Die Zahl der Insolvenzen in Deutschland klettert auf den höchsten Stand seit zwei Jahrzehnten. Experten sprechen von einer „perfekten Sturm-Situation“, die auf anhaltender konjunktureller Schwäche und stark gestiegenen Kosten basiert. Das Ende der Ampel-Koalition trägt weiter zur Verunsicherung bei, bietet jedoch auch Hoffnung auf Besserung. Im Oktober 2024 verzeichnete das Institut für Wirtschaftsforschung Halle (IWH) eine besorgniserregende Entwicklung: 1530 Personen- und Kapitalgesellschaften meldeten Insolvenz an. Das entspricht einem Anstieg von 17 Prozent im Vergleich zum September und sogar 48 Prozent mehr als im Vorjahresmonat (agrarheute: 08.11.24).
Branchen im Krisenmodus
Besonders stark betroffen sind der Bau, der Handel sowie unternehmensnahe Dienstleistungen. Auch das verarbeitende Gewerbe weist hohe Insolvenzzahlen auf. Schwächere Unternehmen, die während der Niedrigzinsphase und dank staatlicher Hilfe die Pandemie überstanden haben, geraten zunehmend unter Druck. Steffen Müller, Forscher am IWH, betont: „Vor allem hoch verschuldete Firmen sind betroffen.“ Die gestiegenen Kosten treffen diese Unternehmen besonders hart und führen zu erhöhtem Insolvenzrisiko.

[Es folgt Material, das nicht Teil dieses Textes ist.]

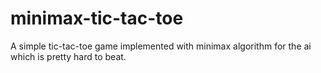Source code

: # minimax-tic-tac-toe
A simple tic-tac-toe game implemented with minimax algorithm for the ai which is pretty hard to beat.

Deutschland verzeichnet höchsten Anstieg von Insolvenzen seit zwei Jahrzehnten. Bau, Handel und Dienstleistungen besonders betroffen
Belastung für Beschäftigte
Die Schließung großer Firmen bedeutet für viele Beschäftigte dauerhafte Einkommensverluste. Im Oktober verzeichnete der IWH-Insolvenztrend etwa 11.000 betroffene Arbeitsplätze in den größten insolventen Unternehmen. Trotz der zahlreichen Firmenpleiten liegt diese Zahl mehr als 50 Prozent unter dem Vormonatswert und bleibt auf dem Niveau von Oktober 2023. Dennoch ist der Wert 30 Prozent höher als der Durchschnitt der Jahre vor der Pandemie. Die vergleichsweise geringe Zahl betroffener Jobs resultiert aus dem Fehlen großer Insolvenzfälle, wie sie etwa die Autoindustrie bedrohen. So blieben die Auswirkungen auf den Arbeitsmarkt bislang überschaubar.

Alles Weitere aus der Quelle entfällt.